Assignment | All of the data is to be written out again exactly, without the pictures.

Stored data entries |
>>>

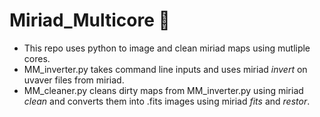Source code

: # Miriad_Multicore :frog:

* This repo uses python to image and clean miriad maps using mutliple cores. 
* MM_inverter.py takes command line inputs and uses miriad *invert* on uvaver files from miriad. 
* MM_cleaner.py cleans dirty maps from MM_inverter.py using miriad *clean* and converts them into .fits images using miriad *fits* and *restor*.
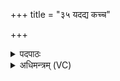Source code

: +++
title = "३५ यदद्य कच्च"

+++
<details><summary>पदपाठः</summary>

यत्। अ॒द्य। कत्। च॒। वृ॒त्र॒ह॒न्निति॑ वृत्रऽहन्। उ॒दगा॒ इत्यु॒त्ऽअगाः॑। अ॒भि। सू॒र्य्य॒। सर्व॑म्। तत्। इ॒न्द्र॒। ते॒ वशे॑। ३५।
</details>

<details><summary>अधिमन्त्रम् (VC)</summary>

- सूर्यो देवता
- श्रुतकक्षसुकक्षावृषी
- पिपीलिकामध्या निचृद्गायत्री
- षड्जः
</details>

<<<

Problem solution |
Source code

: # Miriad_Multicore :frog:

* This repo uses python to image and clean miriad maps using mutliple cores. 
* MM_inverter.py takes command line inputs and uses miriad *invert* on uvaver files from miriad. 
* MM_cleaner.py cleans dirty maps from MM_inverter.py using miriad *clean* and converts them into .fits images using miriad *fits* and *restor*.
Source code

: +++
title = "३५ यदद्य कच्च"

+++
<details><summary>पदपाठः</summary>

यत्। अ॒द्य। कत्। च॒। वृ॒त्र॒ह॒न्निति॑ वृत्रऽहन्। उ॒दगा॒ इत्यु॒त्ऽअगाः॑। अ॒भि। सू॒र्य्य॒। सर्व॑म्। तत्। इ॒न्द्र॒। ते॒ वशे॑। ३५।
</details>

<details><summary>अधिमन्त्रम् (VC)</summary>

- सूर्यो देवता
- श्रुतकक्षसुकक्षावृषी
- पिपीलिकामध्या निचृद्गायत्री
- षड्जः
</details>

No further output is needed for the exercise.